A new molecule may allow patients to opt for a shot instead of joint replacement surgery in the future
Will there be a time when joint replacement surgery for arthritis could be avoided in favor of a shot? USC Stem Cell scientist Denis Evseenko has reason to be optimistic.
In a new publication in the Annals of Rheumatic Diseases, Evseenko’s team describes the promise of a new molecule named Regulator of Cartilage Growth and Differentiation, or RCGD 423 for short.
Discovered by the Evseenko team, the molecule enhances regeneration while curbing inflammation. When the scientists applied it to joint cartilage cells in the laboratory, these cells proliferated more and died less. When the scientists injected it into the knees of rats with damaged cartilage, the animals could more effectively heal their injuries.
RCGD 423 exerts its effects by communicating with a specific molecule in the body. This molecule, called the gp130 receptor, receives two very different types of signals: those that promote cartilage development in the embryo and those that trigger chronic inflammation in the adult. It amplifies the gp130 receptor’s ability to receive the developmental signals that can stimulate cartilage regeneration, while blocking the inflammatory signals that can lead to cartilage degeneration over the long term.

▸ **PROBLEMS TO WORK ON**:
a - In the article on the cartilage molecule, which journal published the description of RCGD 423 by Evseenko's team?
b - Continue the article on the cartilage molecule from its last sentence.
The collected data that comes next has no connection to the article on the cartilage molecule.

▸ **Collected data**:

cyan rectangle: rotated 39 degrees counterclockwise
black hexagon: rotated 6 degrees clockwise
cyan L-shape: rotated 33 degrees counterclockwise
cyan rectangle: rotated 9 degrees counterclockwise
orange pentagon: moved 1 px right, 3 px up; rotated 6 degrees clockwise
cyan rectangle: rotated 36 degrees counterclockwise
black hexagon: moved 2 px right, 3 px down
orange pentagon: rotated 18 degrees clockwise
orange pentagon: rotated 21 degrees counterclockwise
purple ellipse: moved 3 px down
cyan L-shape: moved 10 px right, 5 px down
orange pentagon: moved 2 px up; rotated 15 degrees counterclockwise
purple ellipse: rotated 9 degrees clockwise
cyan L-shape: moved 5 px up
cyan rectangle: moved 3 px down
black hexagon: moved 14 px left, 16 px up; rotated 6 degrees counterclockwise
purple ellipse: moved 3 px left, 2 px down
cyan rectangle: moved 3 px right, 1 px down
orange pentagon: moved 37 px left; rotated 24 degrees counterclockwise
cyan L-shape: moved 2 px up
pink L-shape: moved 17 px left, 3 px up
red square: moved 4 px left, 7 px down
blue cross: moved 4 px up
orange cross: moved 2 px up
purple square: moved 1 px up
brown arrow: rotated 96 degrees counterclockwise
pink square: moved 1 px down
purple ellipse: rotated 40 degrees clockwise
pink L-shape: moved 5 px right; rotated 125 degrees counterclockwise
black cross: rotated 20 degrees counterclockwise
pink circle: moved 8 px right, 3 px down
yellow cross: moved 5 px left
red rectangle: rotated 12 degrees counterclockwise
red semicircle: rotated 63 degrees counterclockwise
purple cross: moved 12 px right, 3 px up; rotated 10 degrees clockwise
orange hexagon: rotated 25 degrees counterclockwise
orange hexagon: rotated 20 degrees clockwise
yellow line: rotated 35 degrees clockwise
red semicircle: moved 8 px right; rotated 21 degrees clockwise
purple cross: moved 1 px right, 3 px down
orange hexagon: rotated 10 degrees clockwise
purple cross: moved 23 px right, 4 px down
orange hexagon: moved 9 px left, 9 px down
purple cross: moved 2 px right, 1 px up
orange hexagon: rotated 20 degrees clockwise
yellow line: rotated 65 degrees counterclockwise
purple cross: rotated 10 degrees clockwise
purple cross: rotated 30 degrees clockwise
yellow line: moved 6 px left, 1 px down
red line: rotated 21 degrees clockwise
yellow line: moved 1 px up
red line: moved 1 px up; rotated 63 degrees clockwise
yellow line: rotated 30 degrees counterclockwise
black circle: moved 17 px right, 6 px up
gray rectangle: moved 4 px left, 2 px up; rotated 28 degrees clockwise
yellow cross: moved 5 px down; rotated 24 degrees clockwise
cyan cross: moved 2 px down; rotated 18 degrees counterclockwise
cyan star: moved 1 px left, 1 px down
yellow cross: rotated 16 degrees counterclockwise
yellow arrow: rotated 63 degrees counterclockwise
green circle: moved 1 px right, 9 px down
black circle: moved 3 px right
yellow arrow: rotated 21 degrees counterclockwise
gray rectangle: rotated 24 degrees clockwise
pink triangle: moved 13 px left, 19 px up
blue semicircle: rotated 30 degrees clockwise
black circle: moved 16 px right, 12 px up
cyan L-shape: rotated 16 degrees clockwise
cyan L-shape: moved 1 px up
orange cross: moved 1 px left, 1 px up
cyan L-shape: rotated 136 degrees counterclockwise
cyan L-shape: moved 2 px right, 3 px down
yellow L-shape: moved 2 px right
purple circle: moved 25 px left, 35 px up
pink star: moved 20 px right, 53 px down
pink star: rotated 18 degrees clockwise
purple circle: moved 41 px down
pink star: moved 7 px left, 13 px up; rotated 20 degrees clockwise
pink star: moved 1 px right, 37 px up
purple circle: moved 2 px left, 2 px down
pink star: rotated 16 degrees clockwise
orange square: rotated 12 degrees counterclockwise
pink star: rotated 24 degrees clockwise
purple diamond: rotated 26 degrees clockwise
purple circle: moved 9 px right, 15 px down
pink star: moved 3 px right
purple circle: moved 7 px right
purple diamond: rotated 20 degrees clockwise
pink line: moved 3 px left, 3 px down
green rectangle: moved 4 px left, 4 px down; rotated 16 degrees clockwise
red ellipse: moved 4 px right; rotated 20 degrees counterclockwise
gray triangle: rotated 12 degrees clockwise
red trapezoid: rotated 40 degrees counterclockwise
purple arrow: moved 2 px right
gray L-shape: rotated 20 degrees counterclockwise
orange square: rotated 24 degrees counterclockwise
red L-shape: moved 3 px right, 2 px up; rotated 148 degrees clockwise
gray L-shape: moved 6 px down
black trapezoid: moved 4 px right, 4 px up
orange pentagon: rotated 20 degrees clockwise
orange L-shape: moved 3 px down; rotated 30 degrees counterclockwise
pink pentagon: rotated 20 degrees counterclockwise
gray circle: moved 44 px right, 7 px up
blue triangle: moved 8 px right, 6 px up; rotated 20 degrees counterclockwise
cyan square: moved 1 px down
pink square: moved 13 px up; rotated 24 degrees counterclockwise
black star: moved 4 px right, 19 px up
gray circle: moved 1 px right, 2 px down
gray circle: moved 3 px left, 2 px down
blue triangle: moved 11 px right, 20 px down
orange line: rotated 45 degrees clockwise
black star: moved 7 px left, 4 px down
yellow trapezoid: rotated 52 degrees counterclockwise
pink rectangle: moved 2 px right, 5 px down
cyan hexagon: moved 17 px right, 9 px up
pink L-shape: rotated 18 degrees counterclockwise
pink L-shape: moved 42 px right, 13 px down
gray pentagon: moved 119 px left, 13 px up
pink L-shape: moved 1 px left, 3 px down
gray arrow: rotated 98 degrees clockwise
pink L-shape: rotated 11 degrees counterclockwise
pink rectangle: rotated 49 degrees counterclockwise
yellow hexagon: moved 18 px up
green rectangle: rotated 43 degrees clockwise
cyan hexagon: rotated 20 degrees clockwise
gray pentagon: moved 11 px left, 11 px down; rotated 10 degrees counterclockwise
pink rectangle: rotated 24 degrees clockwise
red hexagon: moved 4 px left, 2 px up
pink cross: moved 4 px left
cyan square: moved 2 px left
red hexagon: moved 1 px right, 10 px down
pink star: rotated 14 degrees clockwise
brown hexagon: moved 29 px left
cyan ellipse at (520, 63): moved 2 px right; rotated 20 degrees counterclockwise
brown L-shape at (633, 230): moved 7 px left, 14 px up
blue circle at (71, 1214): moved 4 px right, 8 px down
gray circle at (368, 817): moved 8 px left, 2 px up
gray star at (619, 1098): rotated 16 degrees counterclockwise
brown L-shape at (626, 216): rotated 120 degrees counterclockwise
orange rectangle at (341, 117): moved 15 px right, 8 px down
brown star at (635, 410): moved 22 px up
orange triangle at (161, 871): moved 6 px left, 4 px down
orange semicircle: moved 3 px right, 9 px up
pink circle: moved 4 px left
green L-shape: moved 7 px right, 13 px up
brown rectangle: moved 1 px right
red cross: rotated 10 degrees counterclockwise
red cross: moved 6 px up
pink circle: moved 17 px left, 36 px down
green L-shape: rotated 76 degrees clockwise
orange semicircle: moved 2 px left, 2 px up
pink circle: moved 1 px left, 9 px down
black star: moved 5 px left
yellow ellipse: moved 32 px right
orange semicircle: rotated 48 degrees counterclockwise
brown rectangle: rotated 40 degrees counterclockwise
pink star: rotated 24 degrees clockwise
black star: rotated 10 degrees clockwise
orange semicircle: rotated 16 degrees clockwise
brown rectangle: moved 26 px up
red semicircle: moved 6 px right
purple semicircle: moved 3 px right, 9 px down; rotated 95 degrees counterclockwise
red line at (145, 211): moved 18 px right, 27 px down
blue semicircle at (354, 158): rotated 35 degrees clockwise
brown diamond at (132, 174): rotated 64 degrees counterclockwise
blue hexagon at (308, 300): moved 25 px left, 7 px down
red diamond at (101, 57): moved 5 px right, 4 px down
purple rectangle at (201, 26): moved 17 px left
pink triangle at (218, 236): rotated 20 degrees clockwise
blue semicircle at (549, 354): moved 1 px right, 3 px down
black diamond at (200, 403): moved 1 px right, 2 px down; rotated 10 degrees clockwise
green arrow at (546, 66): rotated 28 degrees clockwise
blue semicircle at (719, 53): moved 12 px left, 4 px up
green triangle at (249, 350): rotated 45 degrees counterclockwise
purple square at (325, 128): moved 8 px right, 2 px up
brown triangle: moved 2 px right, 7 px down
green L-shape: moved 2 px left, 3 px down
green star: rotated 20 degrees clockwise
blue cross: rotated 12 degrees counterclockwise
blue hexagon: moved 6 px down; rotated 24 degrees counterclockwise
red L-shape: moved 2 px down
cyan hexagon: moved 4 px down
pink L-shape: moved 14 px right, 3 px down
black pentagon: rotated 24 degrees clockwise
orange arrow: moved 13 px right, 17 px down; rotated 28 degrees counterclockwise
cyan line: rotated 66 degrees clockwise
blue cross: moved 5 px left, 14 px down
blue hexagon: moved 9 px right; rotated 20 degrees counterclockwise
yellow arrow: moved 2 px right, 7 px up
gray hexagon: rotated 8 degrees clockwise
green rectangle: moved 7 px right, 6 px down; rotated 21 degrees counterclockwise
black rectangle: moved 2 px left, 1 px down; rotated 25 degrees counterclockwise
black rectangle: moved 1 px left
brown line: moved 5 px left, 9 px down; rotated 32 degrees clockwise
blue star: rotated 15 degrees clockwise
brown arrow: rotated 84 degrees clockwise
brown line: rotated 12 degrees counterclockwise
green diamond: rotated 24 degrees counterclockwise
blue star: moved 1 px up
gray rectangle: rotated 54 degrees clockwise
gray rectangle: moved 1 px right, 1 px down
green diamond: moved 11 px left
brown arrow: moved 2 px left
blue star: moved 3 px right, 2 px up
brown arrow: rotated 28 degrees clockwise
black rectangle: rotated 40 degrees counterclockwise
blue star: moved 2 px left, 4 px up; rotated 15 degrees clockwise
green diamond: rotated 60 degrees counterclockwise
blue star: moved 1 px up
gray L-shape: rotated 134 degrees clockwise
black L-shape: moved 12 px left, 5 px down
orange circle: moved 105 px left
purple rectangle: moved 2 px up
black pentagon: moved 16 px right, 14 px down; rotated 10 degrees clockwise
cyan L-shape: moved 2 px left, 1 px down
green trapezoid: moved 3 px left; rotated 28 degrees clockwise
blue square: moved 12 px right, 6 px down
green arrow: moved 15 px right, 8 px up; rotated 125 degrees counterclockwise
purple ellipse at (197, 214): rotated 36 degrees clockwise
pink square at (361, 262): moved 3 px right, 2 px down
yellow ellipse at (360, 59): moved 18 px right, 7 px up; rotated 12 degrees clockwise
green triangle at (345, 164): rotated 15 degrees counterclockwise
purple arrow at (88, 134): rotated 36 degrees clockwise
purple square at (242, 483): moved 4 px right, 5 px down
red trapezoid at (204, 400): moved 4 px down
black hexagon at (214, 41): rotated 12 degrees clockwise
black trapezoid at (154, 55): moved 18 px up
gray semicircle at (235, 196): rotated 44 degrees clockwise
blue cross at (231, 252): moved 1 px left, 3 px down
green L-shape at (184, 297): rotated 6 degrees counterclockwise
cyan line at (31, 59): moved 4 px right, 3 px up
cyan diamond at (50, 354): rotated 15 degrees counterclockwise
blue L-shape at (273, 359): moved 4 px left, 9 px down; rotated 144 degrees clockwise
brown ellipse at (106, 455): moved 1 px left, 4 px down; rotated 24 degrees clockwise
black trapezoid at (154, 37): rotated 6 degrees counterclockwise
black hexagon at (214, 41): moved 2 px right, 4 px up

▸ **ANSWERS TO EACH TASK**:
a - The Annals of Rheumatic Diseases.

b -
Given these auspicious early results, the team is already laying the groundwork for a clinical trial to test RCGD 423 or a similar molecule as a treatment for osteoarthritis or juvenile arthritis.
“The goal is to make an injectable therapy for an early to moderate level of arthritis,” said Evseenko, associate professor of orthopedic surgery and stem cell biology and regenerative medicine at the Keck School of Medicine of USC. “It’s not going to cure arthritis, but it will delay the progression of arthritis to the damaging stages when patients need joint replacements, which account for a million surgeries a year in the U.S.”
Evseenko sees RCGD 423 as a prototype for a new class of anti-inflammatory drugs with a broad range of indications. The lab has already developed several structural analogs of the molecule with varying biological effects and potency. His lab is partnering with scientists at USC and beyond to explore the broader potential of these molecules to treat rheumatoid arthritis, jaw arthritis, lupus, neurological and heart diseases and baldness, as well as to maintain pluripotent stem cells in the laboratory.
Evseenko’s team was led by PhD student Ruzanna Shkhyan, postdoc Ben Van Handel and medical student Jacob Bogdanov.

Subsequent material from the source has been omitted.